Carol Posluszny, a clinical social worker in Portland, Oregon, concurs. But she says, patients must be willing to actually turn the app on, when needed. “People with depression and schizophrenia may make lack the motivation to make this work,” she says. “If they agree to participate, it sounds great.”
Espy-Wilson also notes that the app can only work if patients are willing to use it. “Hopefully,” she says, “they would be motivated to do that because they don’t want to get into a depressed or psychotic state.”
Birdsong and percolating coffee
Meanwhile, Arezoo Talebzadeh, an architect and soundscape researcher at Ghent University, Belgium, is looking to use machine learning and acoustic software to make life easier for dementia patients. People suffering from dementia can easily become disoriented; confused not only about where they are, but even about such minor things as the time of day.
One way to help them, Talebzadeh says, is with sounds that can help anchor them to a time schedule: morning, noon, afternoon, evening, night. “Sound can help people feel safe, improve their mood, and make them feel comfortable,” she says.
To assist with this, she is using an app that plays through in-room sound systems to create personalised soundscapes for patients living with dementia.
The app uses natural environmental sounds, ranging from the song of birds or a boiling teakettle at dawn, to midday sounds such as children playing in a park. All of them are the noises of everyday activities, played very quietly in the background.
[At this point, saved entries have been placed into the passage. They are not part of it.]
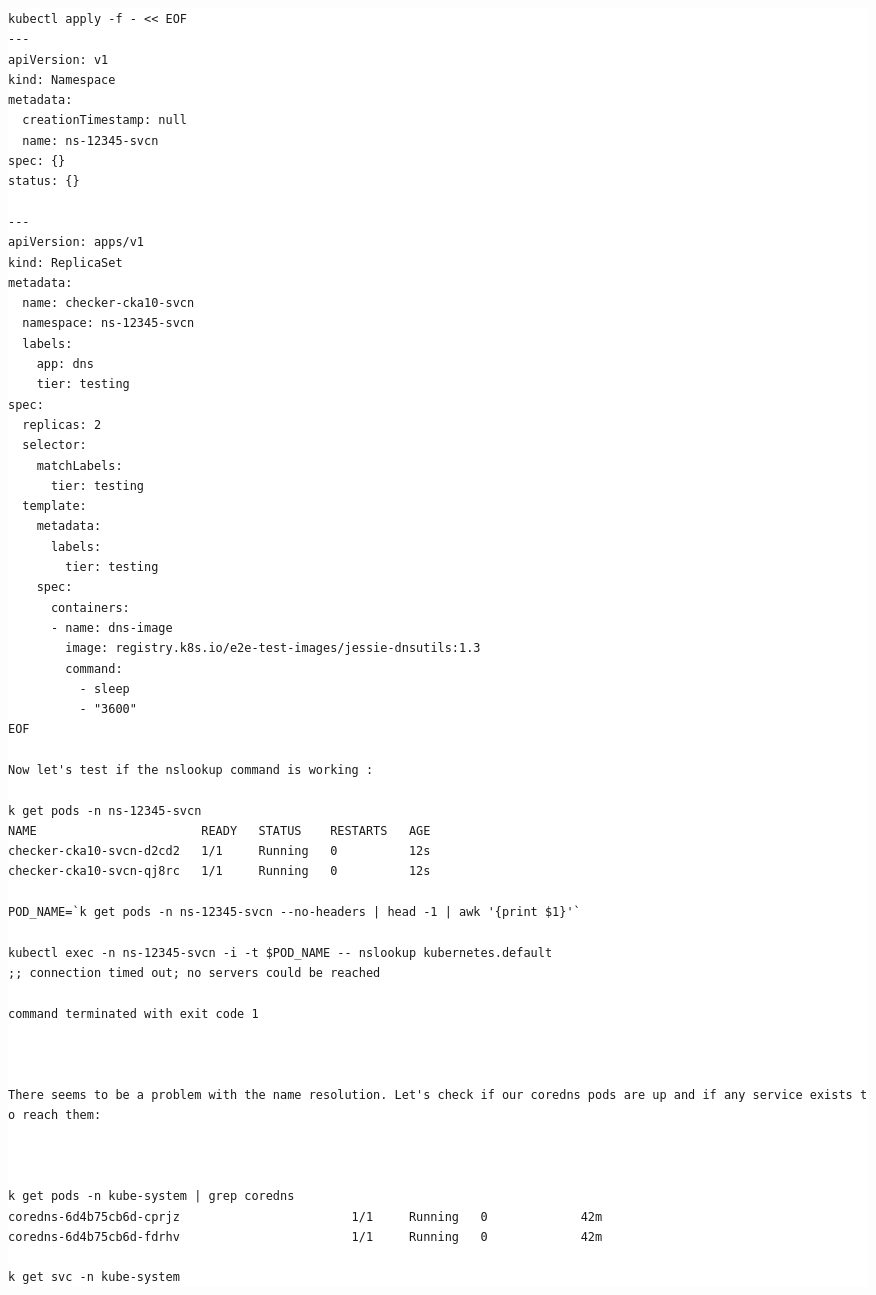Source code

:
 ```
kubectl apply -f - << EOF
---
apiVersion: v1
kind: Namespace
metadata:
  creationTimestamp: null
  name: ns-12345-svcn
spec: {}
status: {}

---
apiVersion: apps/v1
kind: ReplicaSet
metadata:
  name: checker-cka10-svcn
  namespace: ns-12345-svcn
  labels:
    app: dns
    tier: testing
spec:
  replicas: 2
  selector:
    matchLabels:
      tier: testing
  template:
    metadata:
      labels:
        tier: testing
    spec:
      containers:
      - name: dns-image
        image: registry.k8s.io/e2e-test-images/jessie-dnsutils:1.3
        command:
          - sleep
          - "3600"
EOF

Now let's test if the nslookup command is working :

k get pods -n ns-12345-svcn 
NAME                       READY   STATUS    RESTARTS   AGE
checker-cka10-svcn-d2cd2   1/1     Running   0          12s
checker-cka10-svcn-qj8rc   1/1     Running   0          12s

POD_NAME=`k get pods -n ns-12345-svcn --no-headers | head -1 | awk '{print $1}'`

kubectl exec -n ns-12345-svcn -i -t $POD_NAME -- nslookup kubernetes.default
;; connection timed out; no servers could be reached

command terminated with exit code 1



There seems to be a problem with the name resolution. Let's check if our coredns pods are up and if any service exists to reach them:



k get pods -n kube-system | grep coredns
coredns-6d4b75cb6d-cprjz                        1/1     Running   0             42m
coredns-6d4b75cb6d-fdrhv                        1/1     Running   0             42m

k get svc -n kube-system 
```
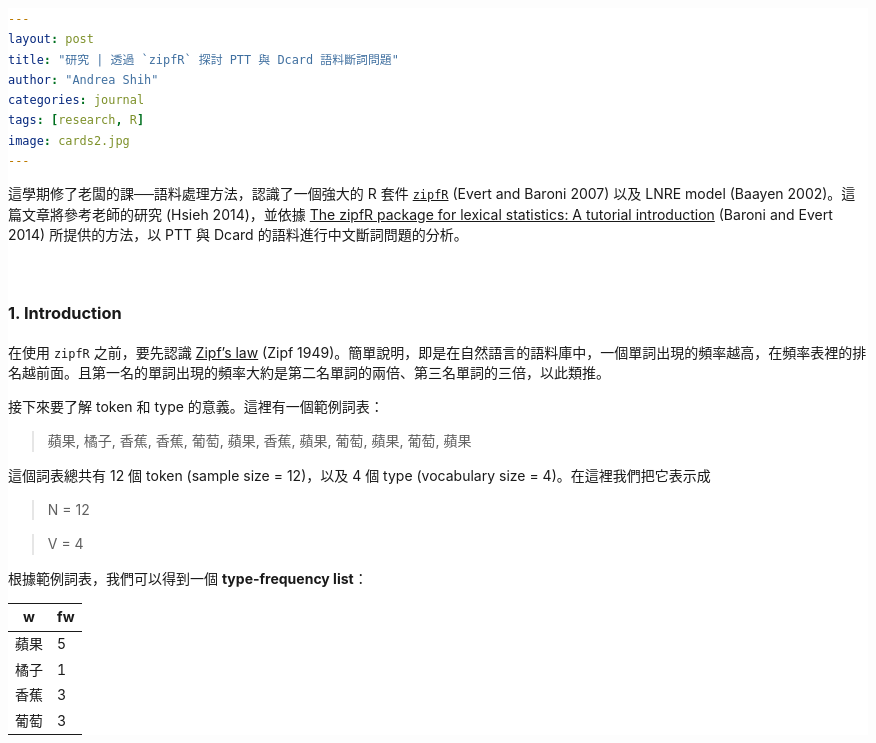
 ```yaml
---
layout: post
title: "研究 | 透過 `zipfR` 探討 PTT 與 Dcard 語料斷詞問題"
author: "Andrea Shih"
categories: journal
tags: [research, R]
image: cards2.jpg
---
```

這學期修了老闆的課──語料處理方法，認識了一個強大的 R 套件
[`zipfR`](https://cran.r-project.org/web/packages/zipfR/index.html)
(Evert and Baroni 2007) 以及 LNRE model (Baayen
2002)。這篇文章將參考老師的研究 (Hsieh 2014)，並依據 [The zipfR package
for lexical statistics: A tutorial
introduction](https://rdrr.io/cran/zipfR/f/inst/doc/zipfr-tutorial.pdf)
(Baroni and Evert 2014) 所提供的方法，以 PTT 與 Dcard
的語料進行中文斷詞問題的分析。

&nbsp;

### 1. Introduction

在使用 `zipfR` 之前，要先認識 [Zipf’s
law](https://nlp.stanford.edu/IR-book/html/htmledition/zipfs-law-modeling-the-distribution-of-terms-1.html)
(Zipf
1949)。簡單說明，即是在自然語言的語料庫中，一個單詞出現的頻率越高，在頻率表裡的排名越前面。且第一名的單詞出現的頻率大約是第二名單詞的兩倍、第三名單詞的三倍，以此類推。

接下來要了解 token 和 type 的意義。這裡有一個範例詞表：

> 蘋果, 橘子, 香蕉, 香蕉, 葡萄, 蘋果, 香蕉, 蘋果, 葡萄, 蘋果, 葡萄, 蘋果

這個詞表總共有 12 個 token (sample size = 12)，以及 4 個 type
(vocabulary size = 4)。在這裡我們把它表示成

> N = 12

> V = 4

根據範例詞表，我們可以得到一個 **type-frequency list**：

<table>
<thead>
<tr class="header">
<th>w</th>
<th>fw</th>
</tr>
</thead>
<tbody>
<tr class="odd">
<td>蘋果</td>
<td>5</td>
</tr>
<tr class="even">
<td>橘子</td>
<td>1</td>
</tr>
<tr class="odd">
<td>香蕉</td>
<td>3</td>
</tr>
<tr class="even">
<td>葡萄</td>
<td>3</td>
</tr>
</tbody>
Talebzadeh says: “So people don’t really realise there is something playing.”
The goal is to trigger memories that can help anchor patients in their daily cycles. “Different sounds bring different memories, especially for people with cognitive difficulties,” Talebzadeh says.
In hospital trials in a rehabilitation institute in Toronto, Canada, she reports that two-thirds of patients showed lowered stress, as monitored by their nurses or other caregivers, who provided the feedback needed for the app to refine its choice of daily sounds. “These caregivers understand the patients and what’s going on,” she says.
“Different sounds bring different memories, especially for people with cognitive difficulties.”
Additional feedback in her tests came from wristbands worn by the patients, which monitored such factors as the patients’ heart rates and sleep quality, the latter of which, Talebzadeh says, is very important for people with dementia, “especially in the later stages”.
If a nurse or caregiver feels a patient isn’t responding well to a sound, she says, the nurse provides that feedback to the app: “If a sound doesn’t get a good rating, that sound is removed and doesn’t play again.”
The patient’s family may also be able to provide important cues to the type of sounds any given patient might remember from childhood. “We have a questionnaire we ask family members or caregivers [to answer],” she says. “We ask about culture, background, life growing up. Did they have a cat? Did they live in the city or the countryside?” In the library of possible sounds, she says, “we even have a church bell”.
An unexpected benefit, she says, is that the system seems to help not only the patient, but also the caregiver. “We want to evaluate that,” she says.
Social worker Posluszny applauds the idea: “It would be particularly helpful in dementia-care facilities, where the institutional environment is the same sterile sounds, 24 hours a day.”